<<<<

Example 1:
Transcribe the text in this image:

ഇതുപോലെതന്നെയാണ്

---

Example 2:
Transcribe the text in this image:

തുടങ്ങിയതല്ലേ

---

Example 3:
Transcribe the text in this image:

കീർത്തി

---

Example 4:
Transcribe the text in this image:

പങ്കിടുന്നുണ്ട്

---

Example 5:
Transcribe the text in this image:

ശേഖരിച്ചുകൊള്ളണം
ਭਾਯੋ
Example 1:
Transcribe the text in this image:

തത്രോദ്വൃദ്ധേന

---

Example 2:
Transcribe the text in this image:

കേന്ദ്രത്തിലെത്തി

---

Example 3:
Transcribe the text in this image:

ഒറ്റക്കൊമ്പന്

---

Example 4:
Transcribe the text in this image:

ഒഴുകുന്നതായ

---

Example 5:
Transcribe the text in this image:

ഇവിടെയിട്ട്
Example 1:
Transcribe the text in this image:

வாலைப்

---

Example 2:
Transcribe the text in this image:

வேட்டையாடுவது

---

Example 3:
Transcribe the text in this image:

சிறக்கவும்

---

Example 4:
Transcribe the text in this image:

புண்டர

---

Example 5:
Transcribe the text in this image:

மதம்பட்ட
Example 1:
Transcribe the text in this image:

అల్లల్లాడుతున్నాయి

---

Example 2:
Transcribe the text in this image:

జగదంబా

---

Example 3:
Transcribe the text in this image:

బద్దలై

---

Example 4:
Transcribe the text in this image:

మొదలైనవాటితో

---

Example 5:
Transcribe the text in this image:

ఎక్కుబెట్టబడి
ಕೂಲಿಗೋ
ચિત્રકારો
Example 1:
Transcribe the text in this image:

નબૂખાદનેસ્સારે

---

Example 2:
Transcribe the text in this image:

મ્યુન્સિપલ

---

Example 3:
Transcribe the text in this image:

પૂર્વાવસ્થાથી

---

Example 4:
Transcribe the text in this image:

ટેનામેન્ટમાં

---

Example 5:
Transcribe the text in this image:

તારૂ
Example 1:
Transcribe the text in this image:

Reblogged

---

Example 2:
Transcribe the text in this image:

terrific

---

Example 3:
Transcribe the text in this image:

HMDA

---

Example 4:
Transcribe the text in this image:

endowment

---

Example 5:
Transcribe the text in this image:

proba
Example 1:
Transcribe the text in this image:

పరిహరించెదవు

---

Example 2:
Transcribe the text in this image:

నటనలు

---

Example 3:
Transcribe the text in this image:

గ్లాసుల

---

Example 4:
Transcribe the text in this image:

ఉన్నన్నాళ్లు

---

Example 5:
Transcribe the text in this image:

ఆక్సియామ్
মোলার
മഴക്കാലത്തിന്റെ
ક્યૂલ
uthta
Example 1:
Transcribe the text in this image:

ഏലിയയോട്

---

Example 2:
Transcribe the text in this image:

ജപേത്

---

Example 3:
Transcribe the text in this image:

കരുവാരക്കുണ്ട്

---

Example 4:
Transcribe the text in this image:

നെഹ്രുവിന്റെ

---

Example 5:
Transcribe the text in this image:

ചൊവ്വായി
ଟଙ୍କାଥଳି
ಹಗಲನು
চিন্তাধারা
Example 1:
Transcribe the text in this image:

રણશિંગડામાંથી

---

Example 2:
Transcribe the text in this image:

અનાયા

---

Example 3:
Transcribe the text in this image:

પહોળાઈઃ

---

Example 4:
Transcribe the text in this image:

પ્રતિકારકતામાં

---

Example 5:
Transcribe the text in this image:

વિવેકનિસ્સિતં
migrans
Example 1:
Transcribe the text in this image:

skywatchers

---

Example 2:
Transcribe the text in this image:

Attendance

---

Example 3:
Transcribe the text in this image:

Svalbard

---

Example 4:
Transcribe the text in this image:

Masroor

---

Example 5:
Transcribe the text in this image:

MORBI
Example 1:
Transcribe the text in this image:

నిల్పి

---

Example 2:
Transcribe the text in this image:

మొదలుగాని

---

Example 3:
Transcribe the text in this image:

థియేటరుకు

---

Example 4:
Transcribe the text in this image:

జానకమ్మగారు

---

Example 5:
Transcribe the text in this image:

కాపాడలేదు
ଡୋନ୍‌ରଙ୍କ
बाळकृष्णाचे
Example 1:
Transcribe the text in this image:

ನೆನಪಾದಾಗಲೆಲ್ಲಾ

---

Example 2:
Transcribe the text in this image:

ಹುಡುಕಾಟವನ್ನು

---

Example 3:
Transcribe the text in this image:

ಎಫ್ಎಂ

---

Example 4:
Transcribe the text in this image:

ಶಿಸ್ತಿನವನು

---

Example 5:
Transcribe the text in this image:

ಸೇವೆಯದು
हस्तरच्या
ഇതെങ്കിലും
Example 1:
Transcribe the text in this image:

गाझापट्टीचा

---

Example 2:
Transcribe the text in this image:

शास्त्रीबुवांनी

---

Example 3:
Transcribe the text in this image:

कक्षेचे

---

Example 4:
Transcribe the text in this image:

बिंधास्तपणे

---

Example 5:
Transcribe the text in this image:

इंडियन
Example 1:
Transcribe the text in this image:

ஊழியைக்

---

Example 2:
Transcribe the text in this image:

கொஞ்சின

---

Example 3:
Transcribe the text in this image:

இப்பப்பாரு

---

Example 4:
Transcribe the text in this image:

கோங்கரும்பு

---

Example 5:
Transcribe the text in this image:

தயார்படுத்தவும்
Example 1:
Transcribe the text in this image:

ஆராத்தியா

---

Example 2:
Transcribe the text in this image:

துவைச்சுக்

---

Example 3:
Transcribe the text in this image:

>>>>

_WHAT IS BEING ASKED_.
Set down the entire listing once more, keeping every line exactly as it reads.

_FINISHED EXERCISE_.
Example 1:
Transcribe the text in this image:

ഇതുപോലെതന്നെയാണ്

---

Example 2:
Transcribe the text in this image:

തുടങ്ങിയതല്ലേ

---

Example 3:
Transcribe the text in this image:

കീർത്തി

---

Example 4:
Transcribe the text in this image:

പങ്കിടുന്നുണ്ട്

---

Example 5:
Transcribe the text in this image:

ശേഖരിച്ചുകൊള്ളണം
ਭਾਯੋ
Example 1:
Transcribe the text in this image:

തത്രോദ്വൃദ്ധേന

---

Example 2:
Transcribe the text in this image:

കേന്ദ്രത്തിലെത്തി

---

Example 3:
Transcribe the text in this image:

ഒറ്റക്കൊമ്പന്

---

Example 4:
Transcribe the text in this image:

ഒഴുകുന്നതായ

---

Example 5:
Transcribe the text in this image:

ഇവിടെയിട്ട്
Example 1:
Transcribe the text in this image:

வாலைப்

---

Example 2:
Transcribe the text in this image:

வேட்டையாடுவது

---

Example 3:
Transcribe the text in this image:

சிறக்கவும்

---

Example 4:
Transcribe the text in this image:

புண்டர

---

Example 5:
Transcribe the text in this image:

மதம்பட்ட
Example 1:
Transcribe the text in this image:

అల్లల్లాడుతున్నాయి

---

Example 2:
Transcribe the text in this image:

జగదంబా

---

Example 3:
Transcribe the text in this image:

బద్దలై

---

Example 4:
Transcribe the text in this image:

మొదలైనవాటితో

---

Example 5:
Transcribe the text in this image:

ఎక్కుబెట్టబడి
ಕೂಲಿಗೋ
ચિત્રકારો
Example 1:
Transcribe the text in this image:

નબૂખાદનેસ્સારે

---

Example 2:
Transcribe the text in this image:

મ્યુન્સિપલ

---

Example 3:
Transcribe the text in this image:

પૂર્વાવસ્થાથી

---

Example 4:
Transcribe the text in this image:

ટેનામેન્ટમાં

---

Example 5:
Transcribe the text in this image:

તારૂ
Example 1:
Transcribe the text in this image:

Reblogged

---

Example 2:
Transcribe the text in this image:

terrific

---

Example 3:
Transcribe the text in this image:

HMDA

---

Example 4:
Transcribe the text in this image:

endowment

---

Example 5:
Transcribe the text in this image:

proba
Example 1:
Transcribe the text in this image:

పరిహరించెదవు

---

Example 2:
Transcribe the text in this image:

నటనలు

---

Example 3:
Transcribe the text in this image:

గ్లాసుల

---

Example 4:
Transcribe the text in this image:

ఉన్నన్నాళ్లు

---

Example 5:
Transcribe the text in this image:

ఆక్సియామ్
মোলার
മഴക്കാലത്തിന്റെ
ક્યૂલ
uthta
Example 1:
Transcribe the text in this image:

ഏലിയയോട്

---

Example 2:
Transcribe the text in this image:

ജപേത്

---

Example 3:
Transcribe the text in this image:

കരുവാരക്കുണ്ട്

---

Example 4:
Transcribe the text in this image:

നെഹ്രുവിന്റെ

---

Example 5:
Transcribe the text in this image:

ചൊവ്വായി
ଟଙ୍କାଥଳି
ಹಗಲನು
চিন্তাধারা
Example 1:
Transcribe the text in this image:

રણશિંગડામાંથી

---

Example 2:
Transcribe the text in this image:

અનાયા

---

Example 3:
Transcribe the text in this image:

પહોળાઈઃ

---

Example 4:
Transcribe the text in this image:

પ્રતિકારકતામાં

---

Example 5:
Transcribe the text in this image:

વિવેકનિસ્સિતં
migrans
Example 1:
Transcribe the text in this image:

skywatchers

---

Example 2:
Transcribe the text in this image:

Attendance

---

Example 3:
Transcribe the text in this image:

Svalbard

---

Example 4:
Transcribe the text in this image:

Masroor

---

Example 5:
Transcribe the text in this image:

MORBI
Example 1:
Transcribe the text in this image:

నిల్పి

---

Example 2:
Transcribe the text in this image:

మొదలుగాని

---

Example 3:
Transcribe the text in this image:

థియేటరుకు

---

Example 4:
Transcribe the text in this image:

జానకమ్మగారు

---

Example 5:
Transcribe the text in this image:

కాపాడలేదు
ଡୋନ୍‌ରଙ୍କ
बाळकृष्णाचे
Example 1:
Transcribe the text in this image:

ನೆನಪಾದಾಗಲೆಲ್ಲಾ

---

Example 2:
Transcribe the text in this image:

ಹುಡುಕಾಟವನ್ನು

---

Example 3:
Transcribe the text in this image:

ಎಫ್ಎಂ

---

Example 4:
Transcribe the text in this image:

ಶಿಸ್ತಿನವನು

---

Example 5:
Transcribe the text in this image:

ಸೇವೆಯದು
हस्तरच्या
ഇതെങ്കിലും
Example 1:
Transcribe the text in this image:

गाझापट्टीचा

---

Example 2:
Transcribe the text in this image:

शास्त्रीबुवांनी

---

Example 3:
Transcribe the text in this image:

कक्षेचे

---

Example 4:
Transcribe the text in this image:

बिंधास्तपणे

---

Example 5:
Transcribe the text in this image:

इंडियन
Example 1:
Transcribe the text in this image:

ஊழியைக்

---

Example 2:
Transcribe the text in this image:

கொஞ்சின

---

Example 3:
Transcribe the text in this image:

இப்பப்பாரு

---

Example 4:
Transcribe the text in this image:

கோங்கரும்பு

---

Example 5:
Transcribe the text in this image:

தயார்படுத்தவும்
Example 1:
Transcribe the text in this image:

ஆராத்தியா

---

Example 2:
Transcribe the text in this image:

துவைச்சுக்

---

Example 3:
Transcribe the text in this image:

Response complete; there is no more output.